The Galaxy S6 leaves much of its
Galaxy S5 DNA behind. Perhaps even more shocking than this materials about-face are the decisions to
seal in the battery and leave out a microSD card slot, both choices made in service to staying slim. These are
commonplace omissions in the smartphone sphere, but Samsung has been a die-hard defendant of both the removable battery and the extra storage option, until now. It's a move that makes a difference, too, at least on the power front. The S6's ticker ran down faster than last year's S5 did on a single charge.

In many ways, Samsung had no choice but to adopt this svelte, metal chassis and a pared-down, less "bloated" variation of
Android 5.0 Lollipop. These moves silence customer complaints about the Galaxy S5's (and S4 and S3's)
plasticky build, while also girding Samsung against staggering
iPhone profits and an army of decent low-cost rivals from Lenovo, Xiaomi and Huawei.

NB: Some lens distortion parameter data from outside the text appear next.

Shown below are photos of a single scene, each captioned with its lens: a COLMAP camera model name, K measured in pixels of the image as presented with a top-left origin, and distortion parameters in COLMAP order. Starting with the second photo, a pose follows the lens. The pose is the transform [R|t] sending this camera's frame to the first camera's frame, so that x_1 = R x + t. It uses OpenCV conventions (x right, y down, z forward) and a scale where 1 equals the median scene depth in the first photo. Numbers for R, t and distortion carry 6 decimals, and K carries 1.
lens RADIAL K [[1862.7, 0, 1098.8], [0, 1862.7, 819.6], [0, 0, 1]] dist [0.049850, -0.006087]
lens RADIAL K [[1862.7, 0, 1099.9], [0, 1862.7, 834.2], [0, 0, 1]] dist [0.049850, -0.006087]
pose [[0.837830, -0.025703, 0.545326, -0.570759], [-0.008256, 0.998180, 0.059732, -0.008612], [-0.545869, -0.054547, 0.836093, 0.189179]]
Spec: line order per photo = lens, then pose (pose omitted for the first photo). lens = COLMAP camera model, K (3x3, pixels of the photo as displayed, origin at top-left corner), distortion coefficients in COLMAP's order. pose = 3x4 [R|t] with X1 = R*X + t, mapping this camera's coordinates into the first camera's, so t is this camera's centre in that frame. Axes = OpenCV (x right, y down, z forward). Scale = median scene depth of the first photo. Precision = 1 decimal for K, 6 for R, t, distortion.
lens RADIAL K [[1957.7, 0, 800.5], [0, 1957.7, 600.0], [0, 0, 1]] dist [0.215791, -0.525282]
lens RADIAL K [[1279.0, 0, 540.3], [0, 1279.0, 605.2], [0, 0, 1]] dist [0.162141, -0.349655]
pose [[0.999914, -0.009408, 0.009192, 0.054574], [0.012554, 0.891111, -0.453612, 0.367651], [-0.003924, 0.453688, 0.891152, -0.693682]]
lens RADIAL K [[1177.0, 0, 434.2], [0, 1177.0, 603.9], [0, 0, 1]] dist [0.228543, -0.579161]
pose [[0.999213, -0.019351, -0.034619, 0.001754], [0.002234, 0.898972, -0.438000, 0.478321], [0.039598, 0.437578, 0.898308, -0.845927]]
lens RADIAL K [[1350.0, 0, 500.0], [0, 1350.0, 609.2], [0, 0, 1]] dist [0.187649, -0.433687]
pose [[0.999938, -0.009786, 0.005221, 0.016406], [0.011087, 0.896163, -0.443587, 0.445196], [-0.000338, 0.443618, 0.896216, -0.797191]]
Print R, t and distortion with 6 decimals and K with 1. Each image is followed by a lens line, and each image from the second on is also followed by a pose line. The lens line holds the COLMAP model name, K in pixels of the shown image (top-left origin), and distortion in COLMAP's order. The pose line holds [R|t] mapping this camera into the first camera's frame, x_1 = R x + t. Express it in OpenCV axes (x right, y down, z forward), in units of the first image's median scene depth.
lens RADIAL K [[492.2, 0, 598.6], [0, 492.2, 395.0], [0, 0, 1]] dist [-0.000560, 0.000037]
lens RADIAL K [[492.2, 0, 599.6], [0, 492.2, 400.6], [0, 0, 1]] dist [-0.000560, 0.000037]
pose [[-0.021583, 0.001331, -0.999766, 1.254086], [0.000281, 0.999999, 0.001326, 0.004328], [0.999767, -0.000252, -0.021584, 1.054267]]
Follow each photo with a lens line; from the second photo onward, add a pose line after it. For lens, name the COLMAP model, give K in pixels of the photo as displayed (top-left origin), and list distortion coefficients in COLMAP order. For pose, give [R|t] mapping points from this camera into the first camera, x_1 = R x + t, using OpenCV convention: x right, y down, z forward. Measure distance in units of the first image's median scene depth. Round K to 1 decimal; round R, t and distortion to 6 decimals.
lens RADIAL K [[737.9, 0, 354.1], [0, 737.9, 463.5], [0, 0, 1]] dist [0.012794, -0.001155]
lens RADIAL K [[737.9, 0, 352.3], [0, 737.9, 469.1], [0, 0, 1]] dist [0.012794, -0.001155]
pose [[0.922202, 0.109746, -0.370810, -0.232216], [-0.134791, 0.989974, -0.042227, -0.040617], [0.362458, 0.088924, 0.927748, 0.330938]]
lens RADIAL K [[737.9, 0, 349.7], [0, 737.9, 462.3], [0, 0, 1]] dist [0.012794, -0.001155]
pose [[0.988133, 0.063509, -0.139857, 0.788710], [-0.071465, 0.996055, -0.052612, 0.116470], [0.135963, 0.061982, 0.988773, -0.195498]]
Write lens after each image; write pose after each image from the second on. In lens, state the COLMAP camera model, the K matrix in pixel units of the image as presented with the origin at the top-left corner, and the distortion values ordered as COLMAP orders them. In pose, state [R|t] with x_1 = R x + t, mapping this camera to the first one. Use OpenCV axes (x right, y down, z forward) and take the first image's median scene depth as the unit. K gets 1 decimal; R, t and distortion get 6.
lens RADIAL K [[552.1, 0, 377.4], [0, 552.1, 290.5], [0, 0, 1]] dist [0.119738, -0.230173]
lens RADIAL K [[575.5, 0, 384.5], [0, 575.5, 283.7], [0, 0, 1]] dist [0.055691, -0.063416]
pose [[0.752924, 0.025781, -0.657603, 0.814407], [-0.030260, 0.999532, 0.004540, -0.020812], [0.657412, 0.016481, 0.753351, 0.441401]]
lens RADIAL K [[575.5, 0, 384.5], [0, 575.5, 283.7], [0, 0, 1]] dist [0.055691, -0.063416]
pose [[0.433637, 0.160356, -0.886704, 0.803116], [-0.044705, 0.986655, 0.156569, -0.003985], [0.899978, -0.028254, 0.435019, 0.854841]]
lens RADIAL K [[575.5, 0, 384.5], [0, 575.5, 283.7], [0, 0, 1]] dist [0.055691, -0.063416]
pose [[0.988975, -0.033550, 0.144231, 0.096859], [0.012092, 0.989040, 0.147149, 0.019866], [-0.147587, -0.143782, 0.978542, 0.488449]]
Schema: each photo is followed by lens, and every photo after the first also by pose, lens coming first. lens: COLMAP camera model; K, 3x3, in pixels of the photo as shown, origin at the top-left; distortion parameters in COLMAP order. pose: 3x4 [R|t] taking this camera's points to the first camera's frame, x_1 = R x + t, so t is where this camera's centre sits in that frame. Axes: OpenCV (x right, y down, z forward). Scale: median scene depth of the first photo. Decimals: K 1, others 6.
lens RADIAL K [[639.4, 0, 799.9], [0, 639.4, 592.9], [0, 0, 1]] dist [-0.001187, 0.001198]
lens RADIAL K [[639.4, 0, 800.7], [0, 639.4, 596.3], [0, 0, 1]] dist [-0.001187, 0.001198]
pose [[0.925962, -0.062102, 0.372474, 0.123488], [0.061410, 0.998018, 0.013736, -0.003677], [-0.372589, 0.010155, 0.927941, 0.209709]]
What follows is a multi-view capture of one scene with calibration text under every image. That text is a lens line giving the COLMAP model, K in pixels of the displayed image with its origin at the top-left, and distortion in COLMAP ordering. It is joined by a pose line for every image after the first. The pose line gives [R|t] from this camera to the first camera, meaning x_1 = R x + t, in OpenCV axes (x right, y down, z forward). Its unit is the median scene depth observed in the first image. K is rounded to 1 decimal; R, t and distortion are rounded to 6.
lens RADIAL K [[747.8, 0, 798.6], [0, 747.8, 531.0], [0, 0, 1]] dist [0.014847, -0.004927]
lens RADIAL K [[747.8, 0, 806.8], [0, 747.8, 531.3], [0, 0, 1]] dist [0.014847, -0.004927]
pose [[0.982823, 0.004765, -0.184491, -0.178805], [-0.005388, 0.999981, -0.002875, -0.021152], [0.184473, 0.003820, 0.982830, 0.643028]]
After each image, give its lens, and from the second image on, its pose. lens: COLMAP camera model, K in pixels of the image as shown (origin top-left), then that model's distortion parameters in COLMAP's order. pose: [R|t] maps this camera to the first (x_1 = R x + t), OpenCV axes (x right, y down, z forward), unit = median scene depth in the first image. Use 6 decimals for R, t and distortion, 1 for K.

Luckily for Samsung, the S6 is good enough to win back straying fans while also surpassing the all-metal
HTC One M9 in extra features, battery life and
camera quality.

A central, metal-ringed home button joins two capacitive keys for calling up recent apps and paging back. A terrific new feature lets you double-tap the home button to launch the camera at any time, even when the phone is locked (though that takes a little longer). Samsung has also improved the fingerprint scanner, which you can use to securely unlock the phone; instead of dragging your digit down across a sensor, you now just rest it on the home button. It's fast and reliable on the whole.

On the back, you'll find the 16-megapixel camera (same as the Note 4), and a sensor array that includes the camera's LED flash and heart-rate monitor. Up top, the IR blaster beams out infrared for folks who want to use their phones as a TV remote.
A few niggly negatives: the camera protrudes a bit from the back, which some may not like, and the phone's glass surfaces become a smudge gallery for your finest fingerprints. And unlike the S5, the S6 isn't waterproof.
Although the colors are fairly staid -- both models comes in platinum gold in addition to sapphire black and white pearl -- Samsung injects shots of color into the lineup with topaz blue, which is really pretty if it catches the light, and just looks black or generically dark if it doesn't. (The S6 Edge, meanwhile, tries on emerald green.)
Softer software

For years, customers have bemoaned the thick, heavy TouchWiz interface that Samsung uses as its custom layer over Android. No longer. Samsung's take on
Android 5.0 Lollipop scales back its own additions and leans heavily on
Google's Material design. Samsung succeeds in embracing a simpler layout without shedding all the software it's built over the years, though Android deserves much of that credit for providing the framework.